Mas, quando viu o jogador do Campo Grande ela se transformou: — Este é o Pingo mesmo? Os que a atenderam confirmaram. O próprio jogador ficou surpreso diante da surpresa da senhora. Esta balbuciou: — Meus Deus! Então o outro era um falso Pingo.

Os que a cercavam queriam saber que história era essa de falso Pingo. A senhora ameaçou contar. A filha, olhos baixos, envergonhada, cutucou-a. Achava que não valia a pena contar. Mas a senhora insistiu e contou tudo. Sua filha arranjou um namorado que dizia ser o Pingo do Campo Grande. Todos, na família, acharam que era uma boa, pois tinham ouvido falar sempre muito bem do jogador do Campo Grande. E ela revelou mais: — Uma vez o descarado promoveu um churrasco dizendo que era para comemorar a sua venda para o Flamengo. E vocês se lembram daquela vez que o verdadeiro Pingo sofreu um acidente de automóvel e a notícia saiu nas rádios e nos jornais? Pois ele apareceu lá em casa mancando, dizendo que por pouco não havia morrido…

De outra feita, o careta havia aparecido lá em Guadalupe, onde mora a mocinha, muito ofegante, dizendo que tinha que sair rápido “porque o Adílio está me esperando no carro ali em baixo”.

E a senhora terminou, diante da filha ainda envergonhada: — Como ele aprontou muitas e passou uma porção de dias sem aparecer lá em casa, resolvi vir procurá-lo no Campo Grande. Sem saber que ele era um falso Pingo…”

O problema físico decorrente do acidente teve um tratamento e uma recuperação lenta. Ele perdeu boa parte do campeonato. Viu seu time amargar alguns resultados ruins, sem poder fazer nada para reverter. No entanto, quando ressurgiu, não só encantou o técnico Décio Esteves, como teve uma atuação determinante nos jogos finais contra o CSA.

O Campo Grande de Jair

A Jornada do Campusca pelo campeonato nacional teve início no dia 24/01/1982 contra o Americano no Estádio Ítalo Del Cima, situado no adorável recanto da Zona Oeste do Rio de Janeiro. O time não estreou completo. Pirulito substituiu Pingo machucado. Mas, o goleiro Ronaldo, o meia Lulinha, o rápido ponta Tuchê e o goleador Luisinho das Arábias criavam uma grande expectativa para torcedores e dirigentes para a estreia no campeonato.

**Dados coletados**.
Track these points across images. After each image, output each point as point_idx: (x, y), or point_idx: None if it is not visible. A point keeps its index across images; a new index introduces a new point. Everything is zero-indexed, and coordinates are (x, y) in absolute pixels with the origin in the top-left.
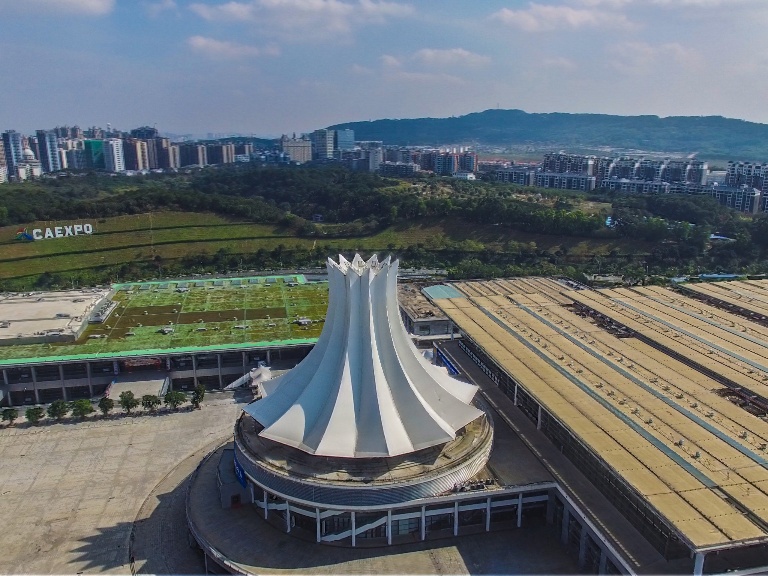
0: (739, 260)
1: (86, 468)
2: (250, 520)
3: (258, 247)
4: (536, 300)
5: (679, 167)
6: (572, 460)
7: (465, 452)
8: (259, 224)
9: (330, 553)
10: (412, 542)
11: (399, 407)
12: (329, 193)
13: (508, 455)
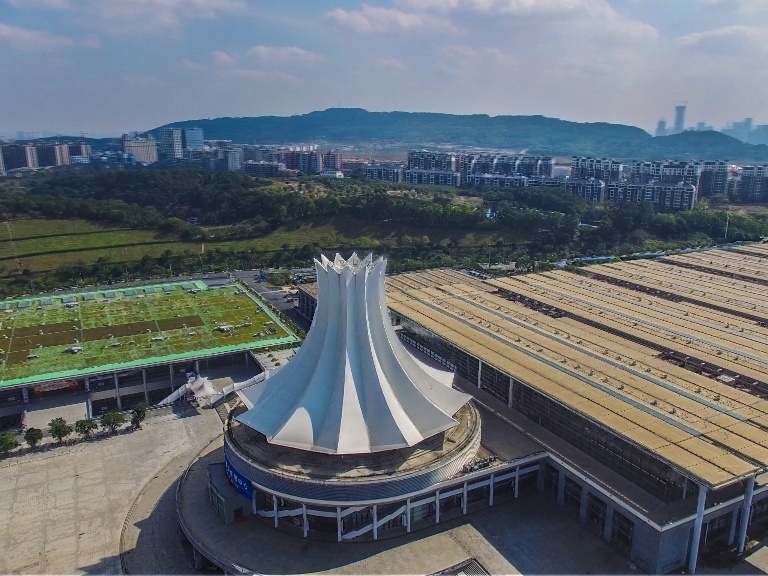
0: (604, 244)
1: (35, 507)
2: (260, 531)
3: (141, 254)
4: (465, 289)
5: (532, 162)
6: (552, 431)
7: (466, 435)
8: (137, 230)
9: (356, 549)
10: (428, 526)
11: (400, 399)
12: (203, 195)
13: (495, 433)
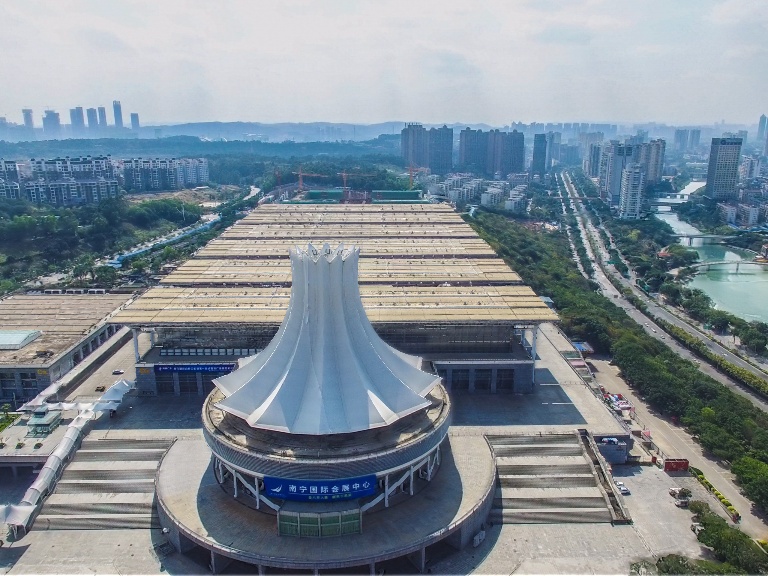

**O que fazer**.
[1] Responda com base no texto sobre o falso Pingo:
(a) Em que bairro mora a mocinha?
(b) Contra qual time e em que data o Campusca estreou no campeonato nacional?
(c) Quem substituiu Pingo, machucado, nessa estreia?
[2] Devolva, sem nenhuma alteração, a parte do texto sobre o falso Pingo que começa com as palavras "O problema físico" e termina com "contra o CSA.".
[3] Leve adiante o texto sobre o falso Pingo, começando logo após a última frase apresentada.
As entradas são um material à parte, independente do texto.

**Respostas a seguir**.
[1]
(a) Em Guadalupe.
(b) Contra o Americano, em 24/01/1982.
(c) Pirulito.

[2]
O problema físico decorrente do acidente teve um tratamento e uma recuperação lenta. Ele perdeu boa parte do campeonato. Viu seu time amargar alguns resultados ruins, sem poder fazer nada para reverter. No entanto, quando ressurgiu, não só encantou o técnico Décio Esteves, como teve uma atuação determinante nos jogos finais contra o CSA.

[3]
Sem a sua revelação em campo e com torcida reduzida no estádio, o Campusca estreou com vitória de 2 x 0 com gols de Luis Paulo e Roni. Os gols foram comemorados por míseros 767 pagantes, o que decepcionou o vice-presidente Amilton Silva, o Mituca. Foi uma vitória de superação de uma retranca do time de Campos de Goytacazes. Uma bela estreia em campo mas com o grande artilheiro Luisinho contundido ao final da partida.

Sem Luisinho e Pingo, o Campo Grande foi para a segunda partida contra a Portuguesa de Desportos novamente no Estádio Ítalo Del Cima no dia 28/01/1982. Com gols de Jacenir, Lulinha e Ailton, o Campusca meteu 3 a 0 na Portuguesa e ainda criou uma crise no clube paulista com o resultado. De certa forma, os dois primeiros jogos do time colocavam em segundo plano toda a expectativa em torno das campanhas do América-RJ e do Bangu na competição e chamava atenção para o esquadrão da Zona Oeste. As duas vitórias começaram a empolgar torcida e dirigentes que bradavam os primeiros versos do samba-enredo do Império de Campo Grande de 1982, escola de samba local: “Mandei embora a tristeza / E vim bailar com alegria / No festival de beleza / Que o Império de Campo Grande irradia / A banda toca / Com animação / Lindas melodias / Empolgando a multidão”. O Campusca empolgava muito.

Com o objetivo de empolgar ainda mais os seus torcedores, o Campusca foi para o seu terceiro jogo na cidade mineira de Uberaba contra o time da casa. Porém, o time não teve uma atuação feliz. O primeiro tempo foi dominado pelo Uberaba que saiu na frente com o gol de Cabeça aos 35 minutos. O Goleiro Ronaldo, insatisfeito com o gol adversário, reclamava com o time sobre os passes errados e as chances de gol perdidas. Até os 11 minutos do segundo tempo, o time perdia e o técnico Jair Pereira realizou duas substituições providenciais que tornaram o time mais ofensivo. Colocou em campo o lateral paraguaio Ramirez e o ponta Carlos Antonio. Com maior presença no ataque, a estrela do ponta esquerda Luis Paulo brilhou com um gol e o empate que garantiu 5 pontos e a liderança na tabela.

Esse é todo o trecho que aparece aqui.